ANXIETY

ANXIETY

Underlying Anxiety – The True Pain 

At Free Spirit, we see anxiety as a major component of many challenges and difficulties. Not always apparent at first, anxiety can cause maladaptive behavior, avoidance, aggression, drug use, depression, and more. Here is how we see anxiety and how we found it useful to assist teens and young adults who experience it.   

The process isn’t easy, but it is quite necessary. Anxiety and fear tend to limit our lives as much as we let them, taking over more and more of one’s life, as well as the lives of their family and surrounding community.   

  • What is anxiety? 

Anxiety is a heightened negative arousal in our body, denoting discomfort, agitation, and restlessness to an extent we can barely manage.  

  • There are, broadly speaking, several kinds of anxiety: 
  • Innate, or organic anxiety – some of us are born more sensitive to triggers. We react more negatively to outside stimuli (“Temperament” is noticeable in the first few weeks of life), and we have a more difficult time shaking things off (can be recognized as intrusive thoughts we cannot stop). 
  • Trauma-based anxiety – when we experience a negative event that caused us ongoing distress, typically when we are reminded of that event in some manner. 
  • Attachment-based anxiety – stemming from a greater sense of insecurity and relational pain, attachment difficulties can lead to relational anxiety, triggered by close and meaningful relationships.  
  • Emotional anxiety – a process that is powerful and difficult to grasp, we sometimes develop debilitating fear from our own emotions, leading us to avoid and reject emotions as much as we can.  This may lead to detachment, lack of interest and joy, a sense of “fakeness” and sometimes total lack of motivation.  
  • Existential anxiety, often referred to as a natural and somewhat healthy anxiety which, when approached well, can lead us to living fully, making the most of what we have.  

It is important to understand where our anxiety comes from, as treatment can differ greatly. This said, many times we observe a combination of more than one form of anxiety and are required to gently differentiate one from the other. 

  • How can anxiety manifest? 

Anxiety can come in many faces and forms. The most common include sweaty hands, rapid heart rate and breathing, restlessness and agitation, stomachache, and feeling frozen and unable to move forward.  

This said, many times anxiety underlies other symptoms and may get misdiagnosed. The most common example is attention deficit and hyperactivity. Attention is a delicate function that can be compromised easily when we get anxious, depressed, or preoccupied with something. Similarly, the agitation in anxiety can be mistaken for hyperactivity or impulsivity.  

Anxiety can be specific to one trigger, as in social anxiety, and then lead to avoidance, isolation, school refusal, and even panic attacks 

Anxiety can also lead people to seek relief in the form of drugs and alcohol, sometime not realizing that they are self-medicating their discomfort.  

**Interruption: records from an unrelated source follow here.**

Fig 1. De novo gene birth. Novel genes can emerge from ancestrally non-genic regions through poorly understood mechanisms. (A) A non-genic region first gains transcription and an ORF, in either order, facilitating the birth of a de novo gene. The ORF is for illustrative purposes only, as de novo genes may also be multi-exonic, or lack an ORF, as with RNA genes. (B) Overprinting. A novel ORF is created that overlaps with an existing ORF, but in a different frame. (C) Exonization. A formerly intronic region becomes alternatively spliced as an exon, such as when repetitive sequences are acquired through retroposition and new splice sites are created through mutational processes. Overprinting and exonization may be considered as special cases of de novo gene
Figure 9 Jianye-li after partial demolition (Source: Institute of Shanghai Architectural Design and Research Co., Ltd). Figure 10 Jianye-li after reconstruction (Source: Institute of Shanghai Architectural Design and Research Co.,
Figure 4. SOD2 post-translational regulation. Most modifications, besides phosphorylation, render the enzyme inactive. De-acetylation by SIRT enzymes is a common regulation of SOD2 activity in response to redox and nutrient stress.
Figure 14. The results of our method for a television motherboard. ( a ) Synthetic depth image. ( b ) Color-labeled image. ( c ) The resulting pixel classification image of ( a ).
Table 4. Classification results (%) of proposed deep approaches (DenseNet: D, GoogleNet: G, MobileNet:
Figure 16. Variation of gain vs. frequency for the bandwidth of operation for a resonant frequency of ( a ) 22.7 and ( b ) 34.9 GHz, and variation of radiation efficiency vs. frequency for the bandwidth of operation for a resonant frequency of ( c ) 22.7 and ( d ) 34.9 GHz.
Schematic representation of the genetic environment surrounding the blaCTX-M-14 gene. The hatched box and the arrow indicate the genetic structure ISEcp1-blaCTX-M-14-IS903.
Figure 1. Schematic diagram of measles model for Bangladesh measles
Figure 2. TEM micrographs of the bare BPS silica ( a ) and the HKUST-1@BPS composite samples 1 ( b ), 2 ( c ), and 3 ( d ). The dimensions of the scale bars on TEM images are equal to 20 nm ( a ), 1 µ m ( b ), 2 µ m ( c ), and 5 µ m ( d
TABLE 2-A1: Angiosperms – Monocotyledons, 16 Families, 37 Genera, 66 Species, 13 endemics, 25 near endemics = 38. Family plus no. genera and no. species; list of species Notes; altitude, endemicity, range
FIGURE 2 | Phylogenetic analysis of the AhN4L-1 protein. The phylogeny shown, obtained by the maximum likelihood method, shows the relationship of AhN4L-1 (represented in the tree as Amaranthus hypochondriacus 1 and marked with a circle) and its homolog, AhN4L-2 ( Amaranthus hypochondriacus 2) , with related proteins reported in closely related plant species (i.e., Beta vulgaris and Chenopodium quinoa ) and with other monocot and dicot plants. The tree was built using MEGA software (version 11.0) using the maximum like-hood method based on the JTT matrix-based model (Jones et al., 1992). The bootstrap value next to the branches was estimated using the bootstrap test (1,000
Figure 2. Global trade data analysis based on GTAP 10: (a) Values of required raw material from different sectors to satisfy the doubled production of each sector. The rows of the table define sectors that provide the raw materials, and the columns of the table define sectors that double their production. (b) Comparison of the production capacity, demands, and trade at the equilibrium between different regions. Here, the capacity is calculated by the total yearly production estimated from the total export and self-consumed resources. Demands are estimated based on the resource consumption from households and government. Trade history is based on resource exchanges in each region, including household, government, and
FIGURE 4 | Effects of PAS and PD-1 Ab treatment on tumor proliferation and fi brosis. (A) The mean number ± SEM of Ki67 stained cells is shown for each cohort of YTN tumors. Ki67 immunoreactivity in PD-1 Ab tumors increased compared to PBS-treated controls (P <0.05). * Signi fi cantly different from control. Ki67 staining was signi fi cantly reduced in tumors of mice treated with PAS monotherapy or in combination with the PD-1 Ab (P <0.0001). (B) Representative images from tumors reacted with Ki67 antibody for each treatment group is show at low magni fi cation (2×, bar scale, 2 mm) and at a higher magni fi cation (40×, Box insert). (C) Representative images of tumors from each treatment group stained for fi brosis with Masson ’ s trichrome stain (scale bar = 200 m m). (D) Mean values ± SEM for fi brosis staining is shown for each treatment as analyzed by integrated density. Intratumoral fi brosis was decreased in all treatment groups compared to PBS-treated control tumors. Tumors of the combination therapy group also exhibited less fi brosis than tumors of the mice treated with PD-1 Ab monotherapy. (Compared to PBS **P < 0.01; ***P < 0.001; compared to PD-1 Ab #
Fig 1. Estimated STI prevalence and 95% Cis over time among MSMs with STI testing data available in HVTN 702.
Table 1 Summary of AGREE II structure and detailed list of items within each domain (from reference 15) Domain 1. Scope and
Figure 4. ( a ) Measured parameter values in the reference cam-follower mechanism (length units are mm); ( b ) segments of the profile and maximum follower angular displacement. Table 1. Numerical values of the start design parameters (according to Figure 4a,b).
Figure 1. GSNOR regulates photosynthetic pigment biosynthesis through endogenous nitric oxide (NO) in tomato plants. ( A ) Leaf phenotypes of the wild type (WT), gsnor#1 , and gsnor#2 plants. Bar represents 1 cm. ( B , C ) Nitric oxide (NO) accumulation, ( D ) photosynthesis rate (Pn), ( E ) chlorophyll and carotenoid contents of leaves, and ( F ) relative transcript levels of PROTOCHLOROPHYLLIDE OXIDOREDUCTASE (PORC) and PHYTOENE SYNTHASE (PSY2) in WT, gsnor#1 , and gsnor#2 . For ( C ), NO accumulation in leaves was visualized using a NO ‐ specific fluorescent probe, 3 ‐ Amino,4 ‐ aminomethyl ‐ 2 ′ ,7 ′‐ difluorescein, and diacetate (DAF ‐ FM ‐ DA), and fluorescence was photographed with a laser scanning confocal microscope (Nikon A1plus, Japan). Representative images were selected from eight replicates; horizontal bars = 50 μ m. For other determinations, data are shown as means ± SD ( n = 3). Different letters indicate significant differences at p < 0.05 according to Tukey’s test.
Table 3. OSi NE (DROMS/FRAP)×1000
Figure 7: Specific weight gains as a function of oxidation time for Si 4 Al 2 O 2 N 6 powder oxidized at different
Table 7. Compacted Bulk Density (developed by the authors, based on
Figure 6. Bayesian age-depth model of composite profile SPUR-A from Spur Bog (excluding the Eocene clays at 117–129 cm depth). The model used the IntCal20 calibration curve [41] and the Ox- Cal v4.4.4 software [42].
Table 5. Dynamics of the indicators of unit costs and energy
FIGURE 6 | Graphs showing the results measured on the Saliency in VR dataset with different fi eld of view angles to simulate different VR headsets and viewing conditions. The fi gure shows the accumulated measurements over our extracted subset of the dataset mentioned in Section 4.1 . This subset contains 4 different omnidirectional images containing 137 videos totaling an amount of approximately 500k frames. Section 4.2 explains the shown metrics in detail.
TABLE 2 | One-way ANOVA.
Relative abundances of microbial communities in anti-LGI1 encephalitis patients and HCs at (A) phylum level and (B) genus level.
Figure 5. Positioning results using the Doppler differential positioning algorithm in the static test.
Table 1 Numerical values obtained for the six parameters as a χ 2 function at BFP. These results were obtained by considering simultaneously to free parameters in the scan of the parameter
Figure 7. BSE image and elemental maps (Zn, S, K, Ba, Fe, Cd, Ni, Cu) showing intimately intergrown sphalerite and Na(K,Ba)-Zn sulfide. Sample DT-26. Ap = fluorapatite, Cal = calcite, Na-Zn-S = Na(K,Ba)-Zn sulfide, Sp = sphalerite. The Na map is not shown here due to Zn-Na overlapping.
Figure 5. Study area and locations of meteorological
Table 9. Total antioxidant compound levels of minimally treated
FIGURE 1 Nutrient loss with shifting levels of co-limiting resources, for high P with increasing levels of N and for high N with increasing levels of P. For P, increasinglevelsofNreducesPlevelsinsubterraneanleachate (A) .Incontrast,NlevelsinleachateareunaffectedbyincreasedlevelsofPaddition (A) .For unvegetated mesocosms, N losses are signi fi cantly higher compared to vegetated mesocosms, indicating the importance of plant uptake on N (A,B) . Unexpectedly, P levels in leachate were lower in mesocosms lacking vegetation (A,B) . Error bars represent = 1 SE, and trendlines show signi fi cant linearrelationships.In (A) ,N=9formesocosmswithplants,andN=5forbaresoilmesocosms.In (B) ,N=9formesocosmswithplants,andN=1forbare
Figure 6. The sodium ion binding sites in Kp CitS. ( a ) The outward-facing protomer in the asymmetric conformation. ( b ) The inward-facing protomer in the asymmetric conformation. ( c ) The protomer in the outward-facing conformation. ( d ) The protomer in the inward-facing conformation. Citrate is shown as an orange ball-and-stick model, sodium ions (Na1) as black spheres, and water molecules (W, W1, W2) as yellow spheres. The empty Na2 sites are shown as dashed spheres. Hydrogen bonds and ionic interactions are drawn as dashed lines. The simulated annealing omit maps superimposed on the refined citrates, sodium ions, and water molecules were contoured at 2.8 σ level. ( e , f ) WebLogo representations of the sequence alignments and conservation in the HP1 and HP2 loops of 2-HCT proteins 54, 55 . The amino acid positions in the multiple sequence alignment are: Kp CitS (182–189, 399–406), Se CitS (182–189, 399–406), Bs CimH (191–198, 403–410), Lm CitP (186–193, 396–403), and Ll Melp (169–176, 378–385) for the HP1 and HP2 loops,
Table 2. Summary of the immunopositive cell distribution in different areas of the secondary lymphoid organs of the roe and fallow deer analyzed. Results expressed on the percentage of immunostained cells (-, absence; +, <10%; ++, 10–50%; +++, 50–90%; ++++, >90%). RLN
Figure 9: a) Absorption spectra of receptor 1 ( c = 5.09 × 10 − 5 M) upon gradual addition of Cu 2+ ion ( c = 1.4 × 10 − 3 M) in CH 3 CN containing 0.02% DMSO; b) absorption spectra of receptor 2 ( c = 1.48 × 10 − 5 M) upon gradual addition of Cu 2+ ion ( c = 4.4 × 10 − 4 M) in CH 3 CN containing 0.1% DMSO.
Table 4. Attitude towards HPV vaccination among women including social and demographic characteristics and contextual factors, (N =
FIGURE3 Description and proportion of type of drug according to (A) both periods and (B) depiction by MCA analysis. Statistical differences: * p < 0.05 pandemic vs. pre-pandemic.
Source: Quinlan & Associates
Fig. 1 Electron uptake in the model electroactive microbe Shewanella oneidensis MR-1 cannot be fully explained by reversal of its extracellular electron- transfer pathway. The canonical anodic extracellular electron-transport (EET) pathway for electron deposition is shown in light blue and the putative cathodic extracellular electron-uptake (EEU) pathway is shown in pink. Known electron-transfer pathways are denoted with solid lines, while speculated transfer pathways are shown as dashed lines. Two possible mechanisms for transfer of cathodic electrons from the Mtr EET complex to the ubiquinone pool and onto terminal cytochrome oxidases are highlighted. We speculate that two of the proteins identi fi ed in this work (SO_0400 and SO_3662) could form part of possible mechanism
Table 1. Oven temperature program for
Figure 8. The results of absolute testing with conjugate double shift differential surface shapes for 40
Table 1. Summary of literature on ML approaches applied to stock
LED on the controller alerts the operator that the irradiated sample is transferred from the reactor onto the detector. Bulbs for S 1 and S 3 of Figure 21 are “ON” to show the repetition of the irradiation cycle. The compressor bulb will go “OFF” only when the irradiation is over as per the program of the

  • How do we treat anxiety? 

The first step, as you can imagine, is assessment. When we are present 24/7 we are able to observe, inquire, hypothesize, and verify a more accurate story about each participant’s experience in the world. We work hard to empathize and eventually understand each person. Based on this process and assessment, we are able to formalize a treatment plan that would address the various aspects of anxiety experienced.  

While this first step is occurring, we also work hard to establish a sense of safety and comfort, aiming to reduce anxiety and establish rapport. Feeling “at ease” at Free Spirit and with our staff is crucial in creating a new and more positive experience.  

Implementing appropriate treatment for each form of experienced anxiety can be a long process, too individualized to outline here. This said, here are a few of the modalities we might utilize: 

  • Mindfulness and meditation 
  • Relational psychology 
  • DBT 
  • Somatic experiencing and trauma work 
  • Existential psychology 
  • Experiential therapy and outdoor/wilderness therapy 
  • Medication review 

We are here to help and are committed to being creative and effective in helping our participants live fuller, happier, and more confident lives.